One day you will hear your girls playing together and fighting (ha)..it makes it all worth it. They have a playmate for life and they will entertain each other eventually! And maybe you can do some of those things while they are playing together! π
Lydia
Girl, I am sooo there with you! There are wonderful days when everything seems to fall into place and then there are days of down right ugly survival. Sean's in Dallas this week for work so the boys & I made the trip down to visit my parents because I'm pretty sure my sanity would snap if I had to do this by myself. While I haven't come across a solution to the madness (and probably never will) I can tell you that "this too shall pass". You will be in my prayers!
A suggestion for Adele. Pick out some thing you can say to her mand identify it as a warning. I mean a give me your undivided attention warning. From there tell her she can stop what she is doing immediately. Or she can go to time out for her age plus 2 in minutes. If she gets out of time out or continues the activity that put her there add two minutes to the timeout. Iset the time on my phone and give it to Emma so she can come out when it alarms. Or she can get a swat on her bottom if she doesn't stop the offending behavior. We have not had to swat except once since starting his routine.we are consistent with it between my house and Brian's but I don't know what happens at her mothers.
Hi Emily,
I love you. So, so much! You are such a wonderful sister-in-law. An AMAZING mother to Adelle and Marille – an inspiration to me, should God bless us with children someday.
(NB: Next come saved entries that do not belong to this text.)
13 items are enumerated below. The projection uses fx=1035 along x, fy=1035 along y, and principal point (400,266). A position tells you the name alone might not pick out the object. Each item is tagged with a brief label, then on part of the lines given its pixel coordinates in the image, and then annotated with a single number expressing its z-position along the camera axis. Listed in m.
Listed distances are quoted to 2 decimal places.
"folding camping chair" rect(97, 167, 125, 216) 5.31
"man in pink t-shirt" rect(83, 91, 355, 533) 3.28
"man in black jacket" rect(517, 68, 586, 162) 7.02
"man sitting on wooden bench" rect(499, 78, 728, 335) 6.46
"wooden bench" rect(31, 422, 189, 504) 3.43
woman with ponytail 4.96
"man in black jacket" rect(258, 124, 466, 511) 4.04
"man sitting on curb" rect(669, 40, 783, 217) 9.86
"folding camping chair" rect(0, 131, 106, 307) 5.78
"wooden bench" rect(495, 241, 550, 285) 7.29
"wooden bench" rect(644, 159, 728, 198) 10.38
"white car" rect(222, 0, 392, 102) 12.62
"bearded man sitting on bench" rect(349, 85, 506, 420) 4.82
And a blessing, a gift to Josh. That is TRUTH, sweet sister.
I am not a mother so I don't have any advice for you. But I can relate to the feelings of being overwhelmed, of feeling like something's gotta give and not knowing what, of feeling like there is a part of you yearning for expression but being stifled by your circumstances. And what I have learned is this: this is today.
Tomorrow (hey, maybe even a few hours from now) it very well may be a whole different story. Do what you can do today. Focus on 1 thing – maybe today it's Adelle, or maybe today needs to be an Emily day. But focus on 1 thing. It will help you be less overwhelmed.
Bottom line, all you do in your home: from playing with your girls, to making dinner, to laundry, to sharing your lives with us on your blog has some measure of ETERNAL value because you are pouring your life into others. I guess that is the measure – what 1 thing can you do today that has the most eternal significance?
I love you bunches and bunches! I'm praying for you right now.
Jennifer
Far be it from me to provide motherly or parenting advice, seeing as how I'm a 28 year old single guy. But I do have fantastic parents, and if there's one thought that I have after reading your post today, it's that I don't remember a clean house or plants outside (though both were definitely a part of growing up). In those formative years, the things I remember are when my parents invested in me. When I had their intention. When dad came home from a long day of work and took time to ask about what I had done that day.
With that said, I know it must be crazy trying to balance it all, but none of us can do that, so chose the ones that will have the longest and best impact. And please receive this comment with only the highest admiration for the adventure that you and Josh are on. Whether you agree or not, you're doing a great job.